Jefferson produced the work as a guide for two young American friends, Thomas Lee Shippen and John Rutledge, following a wine tour of Europe. It consists largely of an extensive discussion of the wine grown throughout southern France and northern Italy. Jefferson excerpted the material from his general travel journals.

Summary
In February 1787, Thomas Jefferson went on a journey which led him through southern France and northern parts of Italy. In his memorandums, Jefferson begins by proposing a route through Italy, France, and Germany. Jefferson also recommends some places for accommodation and describes the finest wines of each area. Some areas mentioned include Nice, Lyons, Tende, Burgundy, Milan, Cassino, Rozzano, Genoa, Noli, Albenga, Languedoc, and Bordeaux.
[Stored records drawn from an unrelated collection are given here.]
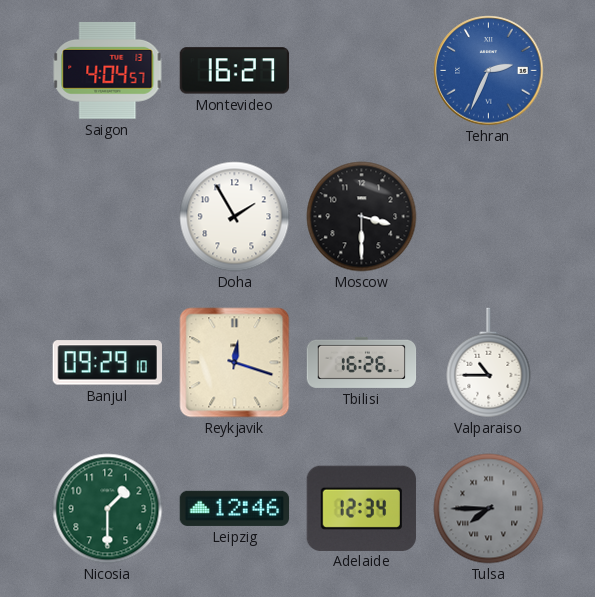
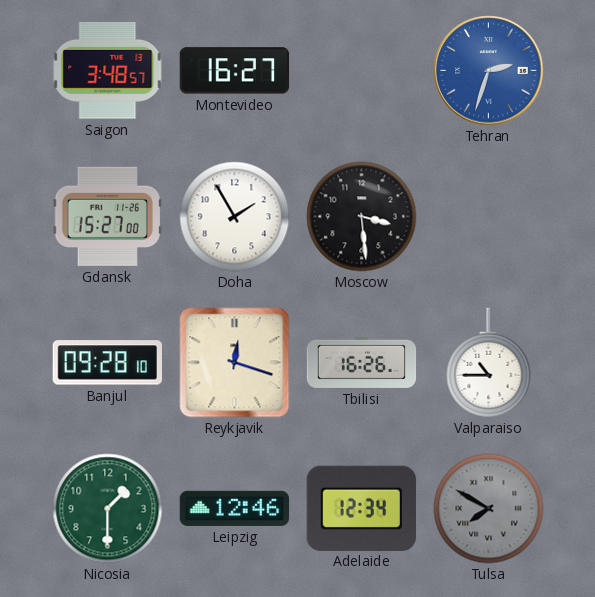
Saigon: 4:04 -> 3:48
Tehran: 2:34 -> 2:33
Gdansk: none -> 15:27
Moscow: 3:30 -> 3:29
Banjul: 09:29 -> 09:28
Tulsa: 7:45 -> 7:50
The letter takes on a more serious tone towards its end, where Thomas Jefferson outlines “Objects of Attention for an American.” This part covers French mechanical arts, manufacturing, and agriculture. He, for example, notes that Americans should learn from the French architecture, as the U.S. population was rapidly expanding, it needed longer-lasting houses. He also describes paintings and sculptures as “too expensive for the state of wealth among us. It would be useless, therefore, and preposterous, for us to make ourselves connoisseurs in those arts. They are worth seeing, but not studying.”